The medial ligaments and the ACL restrain anteromedial laxity of the knee
Stephen K. Ball, Joanna M. Stephen, H. El‐Daou, Andy Williams, Andrew A. Amis
Abstract
PURPOSE: The purpose of this study was to determine the contribution of each of the ACL and medial ligament structures in resisting anteromedial rotatory instability (AMRI) loads applied in vitro. METHODS: Twelve knees were tested using a robotic system. It imposed loads simulating clinical laxity tests at 0° to 90° flexion: ±90 N anterior-posterior force, ±8 Nm varus-valgus moment, and ±5 Nm internal-external rotation, and the tibial displacements were measured in the intact knee. The ACL and individual medial structures-retinaculum, superficial and deep medial collateral ligament (sMCL and dMCL), and posteromedial capsule with oblique ligament (POL + PMC)-were sectioned sequentially. The tibial displacements were reapplied after each cut and the reduced loads required allowed the contribution of each structure to be calculated. RESULTS: For anterior translation, the ACL was the primary restraint, resisting 63-77% of the drawer force across 0° to 90°, the sMCL contributing 4-7%. For posterior translation, the POL + PMC contributed 10% of the restraint in extension; other structures were not significant.
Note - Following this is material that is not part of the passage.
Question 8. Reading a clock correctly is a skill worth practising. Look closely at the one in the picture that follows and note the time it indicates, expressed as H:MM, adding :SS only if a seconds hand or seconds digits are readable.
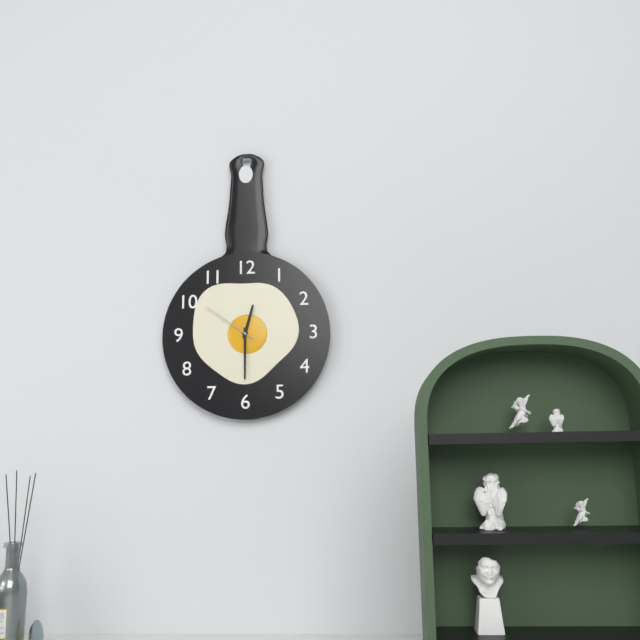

For valgus load, the sMCL was the primary restraint (40-54%) across 0° to 90°, the dMCL 12%, and POL + PMC 16% in extension. For external rotation, the dMCL resisted 23-13% across 0° to 90°, the sMCL 13-22%, and the ACL 6-9%. CONCLUSION: The dMCL is the largest medial restraint to tibial external rotation in extension. Therefore, following a combined ACL + MCL injury, AMRI may persist if there is inadequate healing of both the sMCL and dMCL, and MCL deficiency increases the risk of ACL graft failure.